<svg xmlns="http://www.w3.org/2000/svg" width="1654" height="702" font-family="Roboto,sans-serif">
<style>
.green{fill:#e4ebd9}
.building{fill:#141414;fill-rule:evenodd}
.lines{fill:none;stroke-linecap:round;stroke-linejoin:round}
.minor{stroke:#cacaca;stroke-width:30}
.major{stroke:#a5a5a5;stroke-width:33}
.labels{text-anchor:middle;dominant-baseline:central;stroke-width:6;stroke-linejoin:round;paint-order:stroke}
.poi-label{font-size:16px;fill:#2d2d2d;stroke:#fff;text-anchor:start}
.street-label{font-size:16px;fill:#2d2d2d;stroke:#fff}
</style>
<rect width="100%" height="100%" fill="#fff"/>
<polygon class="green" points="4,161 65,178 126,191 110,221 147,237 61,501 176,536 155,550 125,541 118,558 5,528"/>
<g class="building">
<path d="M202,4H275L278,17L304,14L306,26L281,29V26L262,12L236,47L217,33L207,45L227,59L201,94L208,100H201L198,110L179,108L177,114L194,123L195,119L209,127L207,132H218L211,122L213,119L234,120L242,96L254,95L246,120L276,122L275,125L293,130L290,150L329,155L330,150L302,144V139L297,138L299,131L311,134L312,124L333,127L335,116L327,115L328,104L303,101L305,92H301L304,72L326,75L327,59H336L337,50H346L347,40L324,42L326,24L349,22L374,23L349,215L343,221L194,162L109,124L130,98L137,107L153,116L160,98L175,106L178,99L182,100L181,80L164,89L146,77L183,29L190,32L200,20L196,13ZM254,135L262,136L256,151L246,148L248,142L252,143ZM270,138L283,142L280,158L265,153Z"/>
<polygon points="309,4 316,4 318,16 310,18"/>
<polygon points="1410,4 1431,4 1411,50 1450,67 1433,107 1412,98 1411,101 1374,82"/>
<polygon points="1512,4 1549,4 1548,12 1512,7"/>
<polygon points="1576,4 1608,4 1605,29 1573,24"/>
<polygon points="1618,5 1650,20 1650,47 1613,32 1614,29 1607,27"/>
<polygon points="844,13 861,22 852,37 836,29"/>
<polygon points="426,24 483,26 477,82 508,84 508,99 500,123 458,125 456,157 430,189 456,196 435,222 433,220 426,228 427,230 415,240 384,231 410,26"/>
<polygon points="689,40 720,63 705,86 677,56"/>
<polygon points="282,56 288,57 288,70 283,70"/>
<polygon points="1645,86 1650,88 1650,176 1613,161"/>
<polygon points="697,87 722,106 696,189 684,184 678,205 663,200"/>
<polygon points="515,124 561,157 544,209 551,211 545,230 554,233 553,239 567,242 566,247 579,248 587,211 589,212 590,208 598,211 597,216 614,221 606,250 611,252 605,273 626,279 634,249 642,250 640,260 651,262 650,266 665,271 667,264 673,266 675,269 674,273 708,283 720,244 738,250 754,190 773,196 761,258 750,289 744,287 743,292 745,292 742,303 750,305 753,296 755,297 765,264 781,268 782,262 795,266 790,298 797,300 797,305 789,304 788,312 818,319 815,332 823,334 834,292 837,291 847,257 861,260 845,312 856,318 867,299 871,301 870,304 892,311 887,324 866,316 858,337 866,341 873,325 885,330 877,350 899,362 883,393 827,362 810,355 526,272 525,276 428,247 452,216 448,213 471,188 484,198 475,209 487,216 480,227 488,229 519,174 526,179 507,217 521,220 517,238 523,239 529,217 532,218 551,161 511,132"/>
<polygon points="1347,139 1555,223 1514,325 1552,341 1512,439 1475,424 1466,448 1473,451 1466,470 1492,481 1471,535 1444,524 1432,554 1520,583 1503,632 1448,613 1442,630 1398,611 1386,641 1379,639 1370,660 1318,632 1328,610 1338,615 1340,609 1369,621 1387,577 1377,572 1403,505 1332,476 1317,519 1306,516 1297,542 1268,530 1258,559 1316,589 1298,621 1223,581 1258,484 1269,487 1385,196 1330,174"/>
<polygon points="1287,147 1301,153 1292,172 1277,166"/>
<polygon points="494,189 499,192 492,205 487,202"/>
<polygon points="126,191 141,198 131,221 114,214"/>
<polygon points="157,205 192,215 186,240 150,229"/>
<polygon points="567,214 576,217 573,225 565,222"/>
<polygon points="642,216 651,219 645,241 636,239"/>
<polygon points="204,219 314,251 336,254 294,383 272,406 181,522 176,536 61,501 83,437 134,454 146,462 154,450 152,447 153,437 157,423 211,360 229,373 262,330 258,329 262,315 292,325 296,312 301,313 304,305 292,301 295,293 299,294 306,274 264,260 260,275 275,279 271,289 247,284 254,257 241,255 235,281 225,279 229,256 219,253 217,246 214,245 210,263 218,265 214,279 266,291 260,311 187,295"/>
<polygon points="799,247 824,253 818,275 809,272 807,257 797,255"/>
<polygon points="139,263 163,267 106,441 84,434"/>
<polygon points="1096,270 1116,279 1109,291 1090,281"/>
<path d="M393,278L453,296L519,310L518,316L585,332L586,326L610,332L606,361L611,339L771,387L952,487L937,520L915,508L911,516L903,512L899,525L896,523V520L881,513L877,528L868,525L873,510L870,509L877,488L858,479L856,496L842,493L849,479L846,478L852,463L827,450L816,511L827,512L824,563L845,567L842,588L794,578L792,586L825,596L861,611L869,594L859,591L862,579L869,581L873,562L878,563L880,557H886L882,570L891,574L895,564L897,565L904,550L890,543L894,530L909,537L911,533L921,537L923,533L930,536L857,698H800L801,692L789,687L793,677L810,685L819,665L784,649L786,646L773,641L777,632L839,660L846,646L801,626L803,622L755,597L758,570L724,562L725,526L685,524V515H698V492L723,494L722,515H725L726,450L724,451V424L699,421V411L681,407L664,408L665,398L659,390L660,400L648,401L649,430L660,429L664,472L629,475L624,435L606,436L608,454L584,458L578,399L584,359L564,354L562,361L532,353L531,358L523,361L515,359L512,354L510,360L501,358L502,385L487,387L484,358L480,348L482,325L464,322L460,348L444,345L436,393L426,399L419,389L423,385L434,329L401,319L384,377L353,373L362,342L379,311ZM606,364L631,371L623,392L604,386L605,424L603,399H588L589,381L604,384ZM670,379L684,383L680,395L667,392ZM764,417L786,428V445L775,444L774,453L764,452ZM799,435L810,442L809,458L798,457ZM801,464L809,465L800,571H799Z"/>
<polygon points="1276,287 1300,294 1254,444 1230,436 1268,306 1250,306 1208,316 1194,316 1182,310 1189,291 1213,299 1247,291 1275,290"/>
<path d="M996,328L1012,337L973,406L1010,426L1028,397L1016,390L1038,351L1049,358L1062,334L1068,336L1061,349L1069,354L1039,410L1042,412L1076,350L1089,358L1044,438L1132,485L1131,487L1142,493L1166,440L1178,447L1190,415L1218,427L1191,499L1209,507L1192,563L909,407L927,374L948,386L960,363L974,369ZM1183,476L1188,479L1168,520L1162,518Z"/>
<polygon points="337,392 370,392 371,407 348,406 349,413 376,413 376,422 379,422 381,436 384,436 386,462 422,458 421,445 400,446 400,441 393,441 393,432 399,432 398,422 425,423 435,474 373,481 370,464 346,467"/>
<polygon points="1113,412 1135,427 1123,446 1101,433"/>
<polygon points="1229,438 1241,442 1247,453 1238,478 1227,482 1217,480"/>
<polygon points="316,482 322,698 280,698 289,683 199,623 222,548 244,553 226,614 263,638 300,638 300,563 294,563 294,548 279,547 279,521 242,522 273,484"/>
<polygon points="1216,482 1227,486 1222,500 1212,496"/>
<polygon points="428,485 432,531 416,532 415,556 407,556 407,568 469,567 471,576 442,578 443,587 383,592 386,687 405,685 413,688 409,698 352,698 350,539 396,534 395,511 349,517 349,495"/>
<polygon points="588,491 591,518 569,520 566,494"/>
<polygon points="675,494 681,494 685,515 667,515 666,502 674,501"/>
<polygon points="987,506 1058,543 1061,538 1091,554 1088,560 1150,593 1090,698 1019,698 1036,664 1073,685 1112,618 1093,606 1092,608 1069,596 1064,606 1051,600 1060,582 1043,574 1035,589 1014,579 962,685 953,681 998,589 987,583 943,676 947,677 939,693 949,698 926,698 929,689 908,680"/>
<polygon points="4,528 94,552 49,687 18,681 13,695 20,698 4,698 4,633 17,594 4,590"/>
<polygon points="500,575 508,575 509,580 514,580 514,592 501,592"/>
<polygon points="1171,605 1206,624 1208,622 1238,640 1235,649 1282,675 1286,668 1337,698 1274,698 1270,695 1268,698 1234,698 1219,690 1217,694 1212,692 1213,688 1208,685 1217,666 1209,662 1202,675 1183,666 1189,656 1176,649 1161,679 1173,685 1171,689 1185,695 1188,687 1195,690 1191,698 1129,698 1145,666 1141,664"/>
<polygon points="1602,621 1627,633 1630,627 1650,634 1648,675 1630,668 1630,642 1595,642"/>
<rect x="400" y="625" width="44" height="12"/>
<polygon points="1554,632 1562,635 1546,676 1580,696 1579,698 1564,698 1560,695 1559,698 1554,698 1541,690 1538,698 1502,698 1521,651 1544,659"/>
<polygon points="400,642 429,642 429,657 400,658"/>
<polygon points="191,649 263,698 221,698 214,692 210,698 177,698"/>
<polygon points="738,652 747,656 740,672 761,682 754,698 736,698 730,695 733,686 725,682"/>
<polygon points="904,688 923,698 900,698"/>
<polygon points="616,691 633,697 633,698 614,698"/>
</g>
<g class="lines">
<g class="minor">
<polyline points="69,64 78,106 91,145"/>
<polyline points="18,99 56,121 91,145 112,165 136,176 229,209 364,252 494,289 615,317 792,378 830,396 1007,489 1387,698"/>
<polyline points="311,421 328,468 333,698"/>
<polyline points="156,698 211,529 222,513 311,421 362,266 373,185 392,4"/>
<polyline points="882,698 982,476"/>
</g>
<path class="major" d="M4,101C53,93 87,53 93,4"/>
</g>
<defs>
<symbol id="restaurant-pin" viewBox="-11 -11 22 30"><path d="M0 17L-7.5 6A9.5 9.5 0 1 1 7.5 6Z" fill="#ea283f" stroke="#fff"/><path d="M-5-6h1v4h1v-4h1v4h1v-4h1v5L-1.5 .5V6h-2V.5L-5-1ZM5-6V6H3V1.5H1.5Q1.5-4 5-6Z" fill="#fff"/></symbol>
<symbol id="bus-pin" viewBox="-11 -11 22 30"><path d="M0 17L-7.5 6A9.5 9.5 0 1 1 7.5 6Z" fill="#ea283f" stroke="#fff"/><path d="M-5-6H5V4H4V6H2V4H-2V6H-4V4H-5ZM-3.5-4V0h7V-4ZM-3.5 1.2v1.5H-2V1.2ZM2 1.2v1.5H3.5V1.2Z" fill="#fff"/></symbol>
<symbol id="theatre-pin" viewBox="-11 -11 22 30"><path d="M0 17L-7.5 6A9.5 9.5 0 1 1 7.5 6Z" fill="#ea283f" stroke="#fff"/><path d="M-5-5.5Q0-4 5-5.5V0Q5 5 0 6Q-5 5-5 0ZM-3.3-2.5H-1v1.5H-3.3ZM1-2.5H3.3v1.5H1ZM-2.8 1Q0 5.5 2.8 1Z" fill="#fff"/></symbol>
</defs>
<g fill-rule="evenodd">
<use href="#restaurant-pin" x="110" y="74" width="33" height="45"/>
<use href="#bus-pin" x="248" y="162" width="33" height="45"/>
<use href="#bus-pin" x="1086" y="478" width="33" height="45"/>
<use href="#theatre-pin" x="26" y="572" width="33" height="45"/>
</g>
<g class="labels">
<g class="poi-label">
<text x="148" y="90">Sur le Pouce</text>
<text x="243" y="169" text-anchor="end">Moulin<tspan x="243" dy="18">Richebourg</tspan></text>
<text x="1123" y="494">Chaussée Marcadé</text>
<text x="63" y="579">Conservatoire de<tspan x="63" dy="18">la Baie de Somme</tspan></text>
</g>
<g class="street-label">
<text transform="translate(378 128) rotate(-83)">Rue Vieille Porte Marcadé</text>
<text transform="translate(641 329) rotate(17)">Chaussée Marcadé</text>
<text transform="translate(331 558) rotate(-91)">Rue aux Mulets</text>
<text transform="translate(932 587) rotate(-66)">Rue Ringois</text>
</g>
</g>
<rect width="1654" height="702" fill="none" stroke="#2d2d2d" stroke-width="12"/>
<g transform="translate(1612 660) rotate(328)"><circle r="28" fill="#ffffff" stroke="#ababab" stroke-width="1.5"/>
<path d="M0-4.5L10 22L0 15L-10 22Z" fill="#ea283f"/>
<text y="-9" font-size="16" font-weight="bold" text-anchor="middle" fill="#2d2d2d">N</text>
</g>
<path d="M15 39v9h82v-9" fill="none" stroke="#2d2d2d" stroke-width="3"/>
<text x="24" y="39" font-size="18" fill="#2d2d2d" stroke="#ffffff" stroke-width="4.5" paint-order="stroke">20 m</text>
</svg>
════════
* [PROBLEM DETAILS]:
Scan the records above for the string "rule", then copy each line where it turns up.

* [SOLUTION TO THIS EXERCISE]:
.building{fill:#141414;fill-rule:evenodd}
<g fill-rule="evenodd">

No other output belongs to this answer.